Evliya-yı kiramdan çok büyük âlim zattı.
Tesirli sözleriyle kalbleri aydınlattı.
Bir gün de buyurdu ki: (Bu dünyaya gelmeye,
Tek sebep, kavuşmaktır rıza-i ilahiye.
Buna kavuşmak için, pek çok çalışmalıdır.
Bu koku nerde varsa, oraya koşmalıdır.
Bu fırsat günlerimiz, geçiyor hep havaya.
Bir daha gelmek yoktur halbuki bu dünyaya.
Yolumuzun esası, sohbette bulunmaktır.
Yani bir evliyanın, huzurunda olmaktır.
Onların bereketli nazarları, nefesi,
Kalbi temizlemekte çok olur faidesi.
Uzakta olanlar da, o veliyi severse,
Sevgisi nisbetinde kavuşurlar feyize.
Lakin yanında olmak, daha faidelidir.
Hiç uzakta olanla, yanındaki bir midir?
Zira Üveys-i Karni vardı ki tabiinden,
Resulü görmek ile şereflenmediğinden,
Sahabe-i kiramdan en sondakine bile,
Yetişememiş idi işte bu sebep ile.
Gerçi o büyüklerden, ayrı, uzak kalanlar,
Feyze kavuşsalar da muhabbetleri kadar,
Lakin evliyalıkta yükselebilmek için,
Sohbetinde bulunmak lazımdır bir mürşidin.
Resulullahtan gelen din bilgisi, ikidir.
Bunlar, (beden) bilgisi ve (kalb) bilgileridir.
İslamiyet denir ki beden bilgilerine,
Bedenin yapacağı işlerdir hepsi yine.
Bu gibi bilgileri, tafsilatıyla bir bir,
Kelam, fıkıh ve ahlak kitapları bildirir.

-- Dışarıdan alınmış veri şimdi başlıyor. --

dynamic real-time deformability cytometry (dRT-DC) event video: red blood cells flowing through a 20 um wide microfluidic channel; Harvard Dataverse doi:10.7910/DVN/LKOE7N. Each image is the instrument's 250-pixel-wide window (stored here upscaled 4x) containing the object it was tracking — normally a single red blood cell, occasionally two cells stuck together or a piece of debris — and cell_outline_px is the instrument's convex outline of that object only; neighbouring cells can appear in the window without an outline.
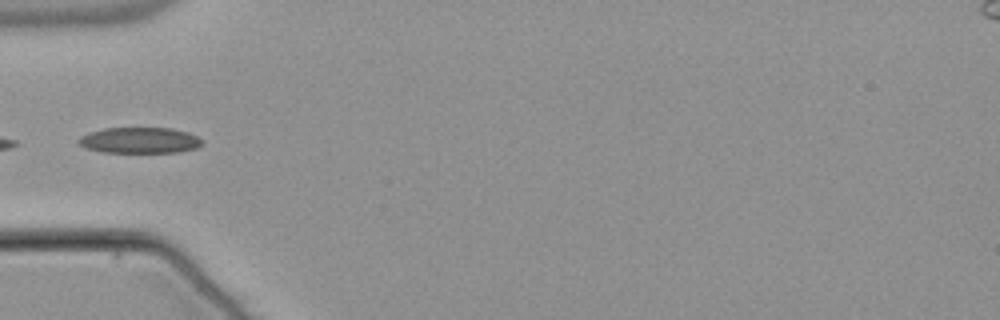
{"species": "common noctule bat (a hibernating species)", "species_latin": "Nyctalus noctula", "temperature_condition": "warm", "stored_images_in_passage": 11, "camera_frame_rate_fps": 3000, "um_per_image_px": 0.085, "animal": {"sex": "male", "body_mass_g": 21.5, "forearm_length_mm": 52.0}, "frame": {"image": 1, "passage_image": 1, "time_ms": 0.0, "image_size_px": [1000, 320], "cell_outline_px": [[204, 144], [196, 148], [180, 152], [104, 152], [84, 148], [76, 140], [80, 136], [104, 128], [172, 128], [188, 132], [204, 140]], "centroid_in_image_um": [11.9, 11.93], "position_along_channel_um": 73.1, "area_um2": 18.73}}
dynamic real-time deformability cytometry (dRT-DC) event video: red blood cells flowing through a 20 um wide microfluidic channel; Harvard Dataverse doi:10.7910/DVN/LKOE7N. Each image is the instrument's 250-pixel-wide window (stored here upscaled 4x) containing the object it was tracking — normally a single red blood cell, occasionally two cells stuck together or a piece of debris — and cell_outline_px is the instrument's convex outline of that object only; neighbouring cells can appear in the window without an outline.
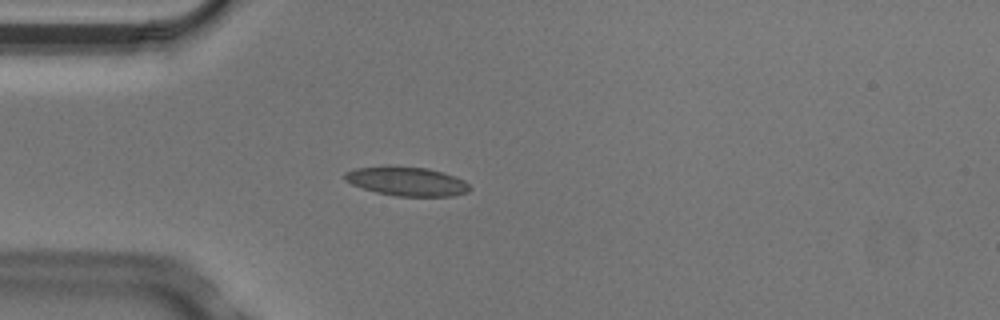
{"species": "Egyptian fruit bat (a non-hibernating species)", "species_latin": "Rousettus aegyptiacus", "temperature_condition": "cold", "stored_images_in_passage": 4, "camera_frame_rate_fps": 3000, "um_per_image_px": 0.085, "animal": {"sex": "male"}, "frame": {"image": 1, "passage_image": 4, "time_ms": 1.0, "image_size_px": [1000, 320], "cell_outline_px": [[472, 188], [468, 192], [452, 196], [396, 196], [376, 192], [352, 184], [344, 180], [344, 172], [356, 168], [388, 164], [428, 168], [444, 172], [464, 180]], "centroid_in_image_um": [34.56, 15.38], "position_along_channel_um": 50.4, "area_um2": 21.56}}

İslam bilgilerinin ikinci kısmı ise,
Evliya kalblerinden ulaşır hepsi bize.
Bunlara da marifet veyahut da feyz denir.
Muhabbet yolu ile kalblerden akıp gelir.)
Başka gün buyurdu ki bu mevzu üzerinde:
(Kesinti, durmak yoktur bu feyzin gelmesinde.
Yani bu feyizleri, nurları, cenâb-ı Hak,
Devamlı gönderiyor, kesintisiz olarak.
Bu maddi hayat için, kullarına gereken,
Kudret ve enerjiyi gönderiyor güneşten.
Manevi hayatta da lazım olan nurları,
Resulünün kalbinden gönderiyor devamlı.
Bu feyzler, evliyanın kalbine akmaktadır.
Oradan da, her yere, her an yayılmaktadır.
Bu kalbler, ayna gibi, aldıkları feyzleri,
Aynen başkalarına yansıtırlar ekseri.
Herkesin istidadı, kabiliyeti kadar,
Kalbine, bu feyzlerden devamlı feyiz akar.
Lakin gelmez bu nurlar bazısının kalbine.
Bu da, o kimselerin hatasındandır yine.
Parlak olan aynada, net görünse de suret,
Tam parlak olmayanda, görünmez o kadar net.
Halbuki aynalarda görünen kimse, tektir.
Bu fark, o aynalardan ileri gelmektedir.